Data Perspectives: “Orbiting The Giant Hairball”

This may sound weird, but one sure way to not have perspective about the business in an innovative and constantly changing industry is to bury yourself within regular work. This is the meaning of the title – which comes from a book of the same name.

By regular work, I mean work in which you execute tasks with a view to minimize variability and have standard results. This is as opposed to innovative work, which, as Bob Sutton explains in his lectures, is characterised by an increase of variability to the point of failure. Failure and validated learning are essential aspects of the learning experience in any job, to extend a metaphor from Eric Reis’ book The Lean Startup.

Data science and data engineering are the truly cross-functional and cross-industry work areas within the analytics revolution that is under way right now. There are a number of business perspectives that are relevant in one industry, which can also be applied to another. Indeed, work in some industries can anticipate very closely the needs of another.

Data scientists should keep one eye on the business, or to be true to the metaphor here, should occasionally “dive into the hairball” of business and routine work, to get a glimpse of what’s happening in the world of work. The data perspectives that they bring to that conversation will then become as important, as the perspectives they develop due to such experiences. Seasoned professionals and consultants in the data analytics industry may have unconsciously or consciously developed their cross-functional and cross-industry experience over years. But it probably is fitting for younger data professionals – and there are many of them out there – to occasionally “dive into the hairball from orbit” and understand the challenges of data for those in various walks of business.

The “Jagged Edge” of Real Time Analytics

I recently came across this Hortonworks Data Flow presentation where the concept of the jagged edge of real time data analytics is discussed. The context that suits a discussion on this is to me, centred around prioritization of what comes in through the sensors (or other big data gathered from these “jagged edge” sources). This is a pondering, rather than a post with a specific agenda, perhaps I will add to this, as responses come in, or as I learn more.

One of the key challenges for a lot of data centres in future, in the world of the Internet of Things, is to be able to provide relevant data analytics, regardless of size, point of origin, or time when it was generated. In order to do this well, I foresee not only technologies like NiFi being able to provide low latency updates as much in real-time as possible, but also a need for technologies that have sufficient intelligence built into the data sampling and data collecting process.

The central philosophy is susprisingly old – Edwards Deming said that data are not collected for museum purposes, but for decision making. And it is in this context that we see the data lakes of today transforming into the data seas of tomorrow, if we are not to use intelligent prioritization to determine what data should be streamed, and what data should be stored. The reality of decision making in such real time analytics situations is the availability of too much data to make one decision – which reminds me of Barry Schwartz’s paradox of free choice – that too much choice can actually impede and delay decision making, rather than aid it.

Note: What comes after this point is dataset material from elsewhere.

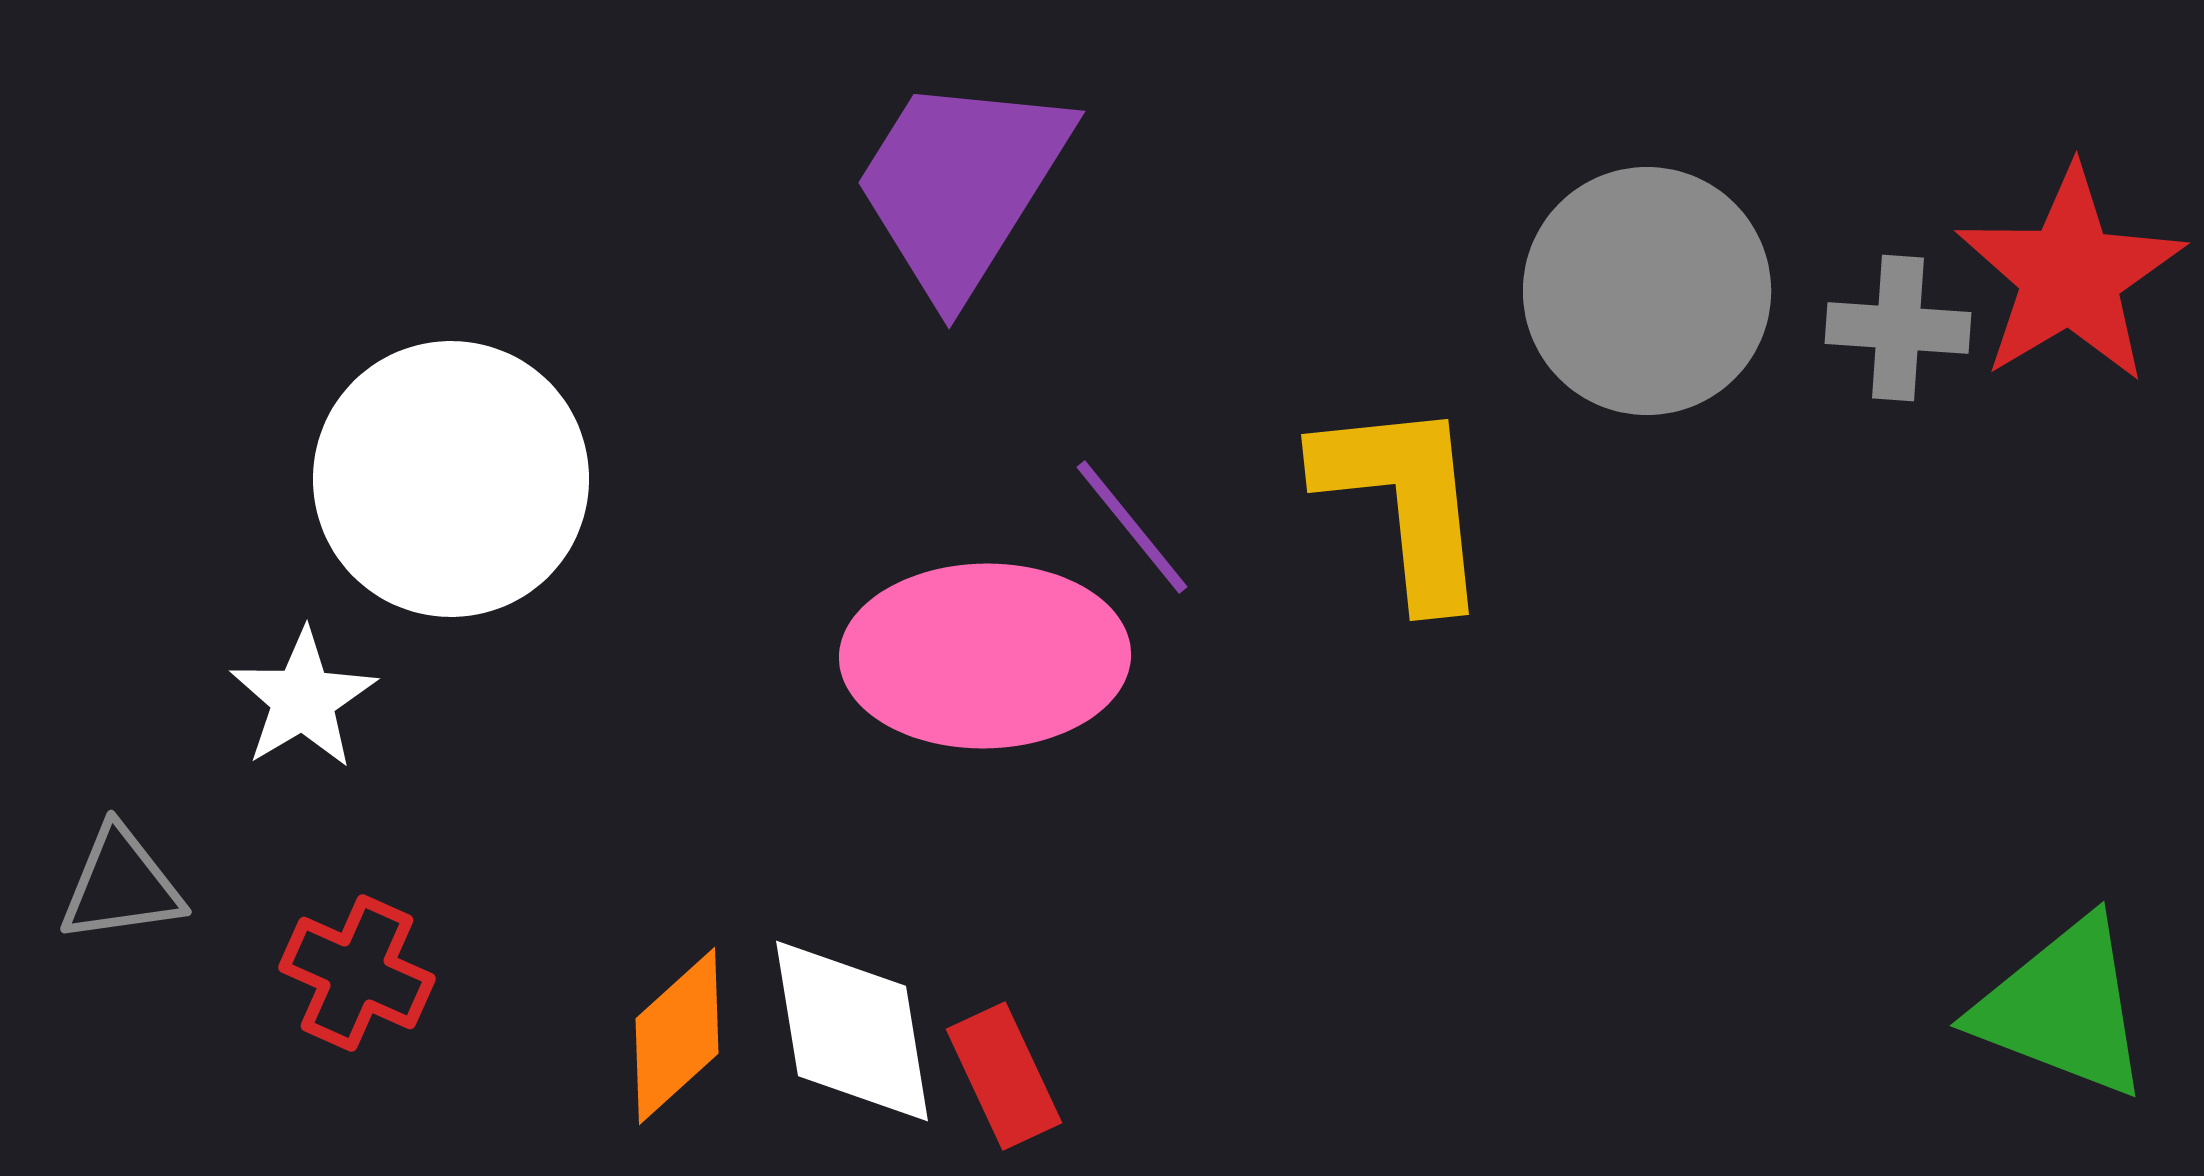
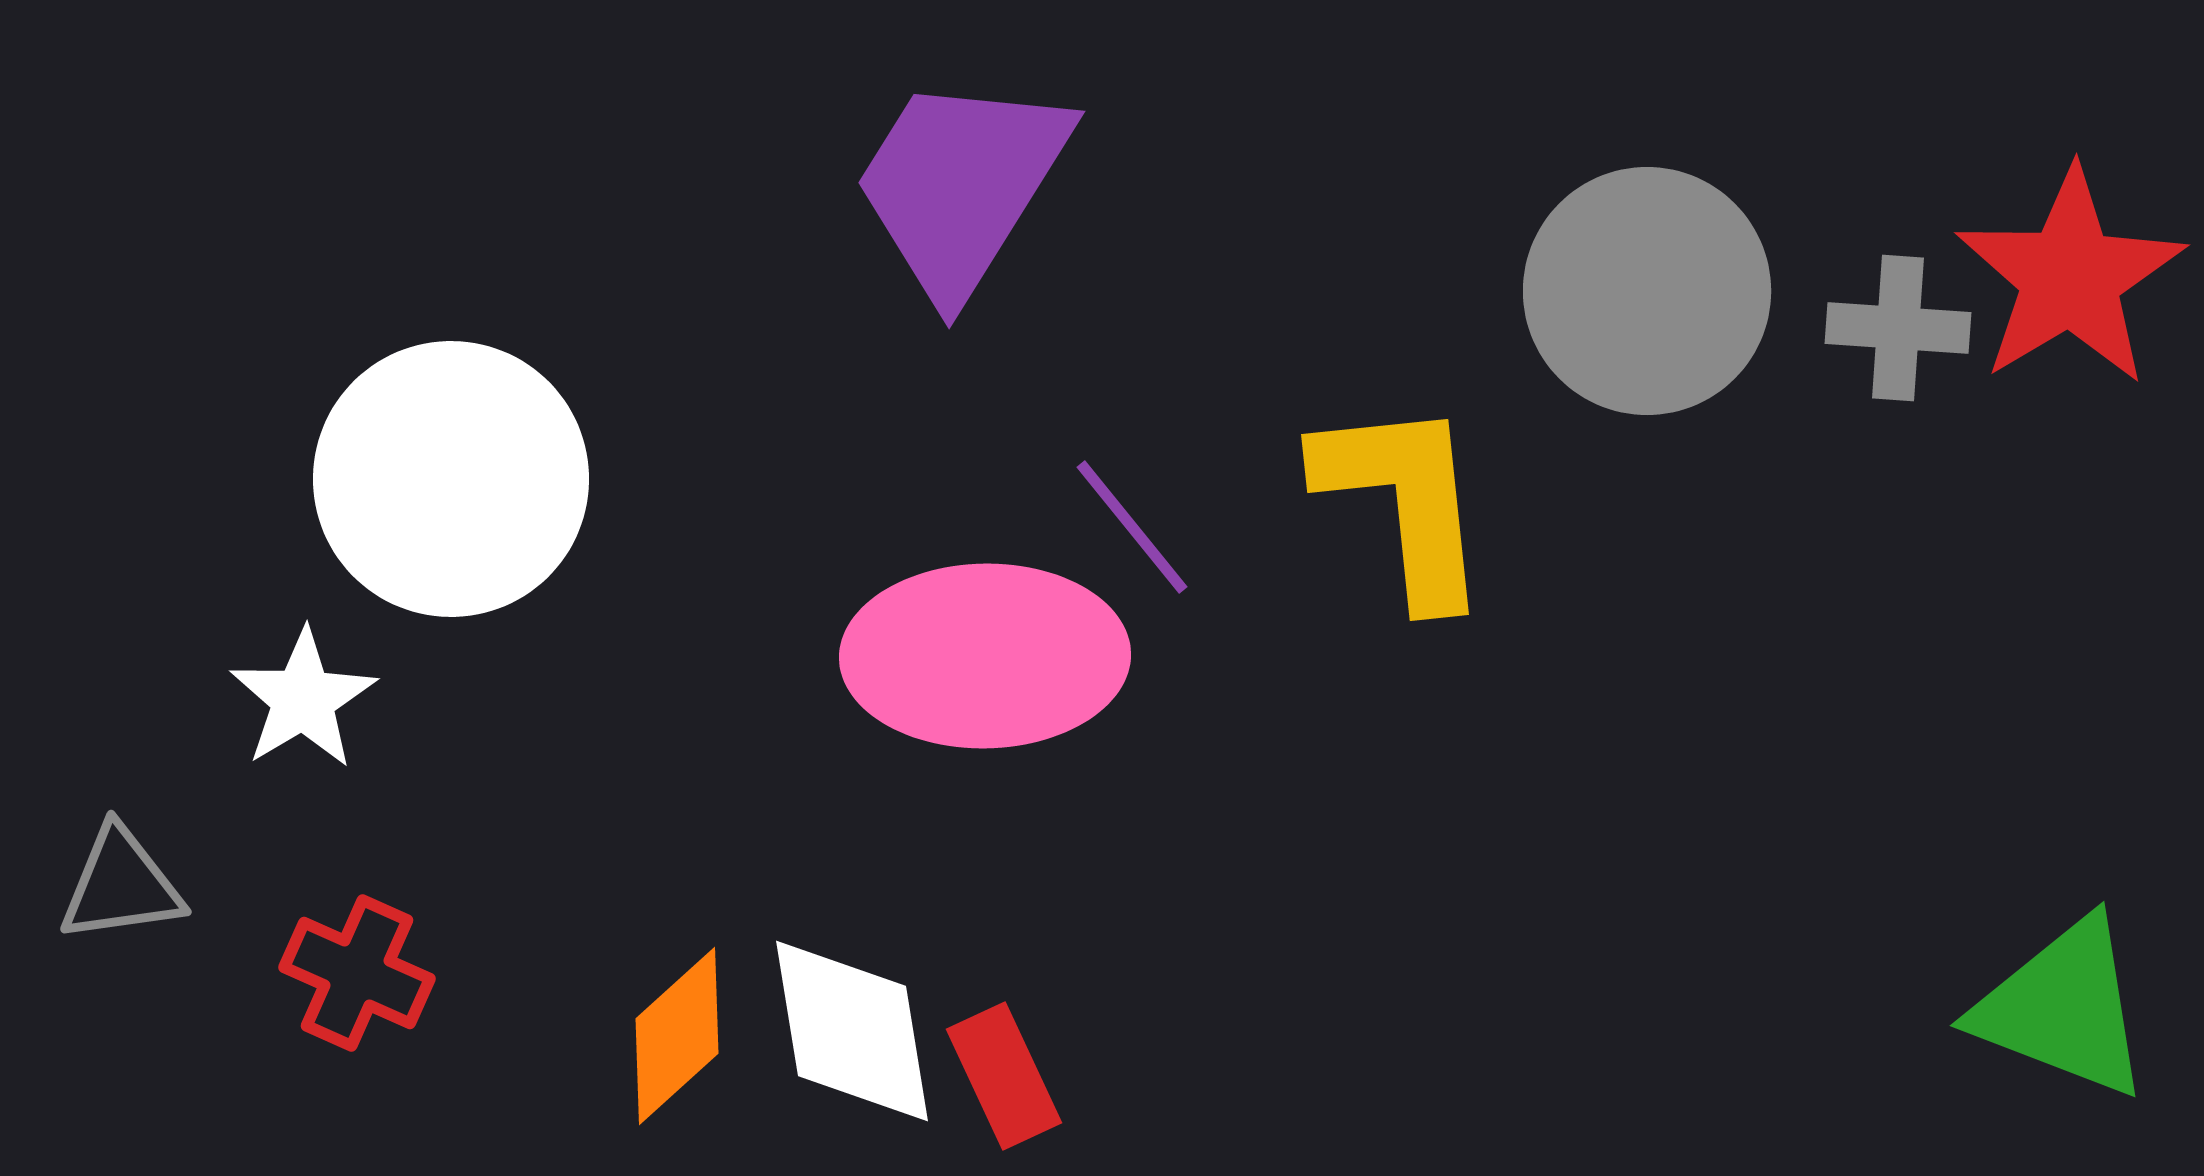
red star: moved 2 px down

How do we ensure that approaches like data flow prioritization can allow us to address these issues? How do we move away from the static data lakes to the more useful data streams from the jagged edge, that data streaming technologies like Spark promise on established frameworks like Hadoop, without the risk of turning our lakes into seas that we do not have the insight of fully benefiting from?

Some of the answers lie in the implementations of specific use cases, of course. There is no silver bullet, if you will. That said, what kinds of technologies can we foresee being developed for Hadoop, Spark and other technologies that will heavily influence the internet of things revolution, to solve this prioritization conundrum?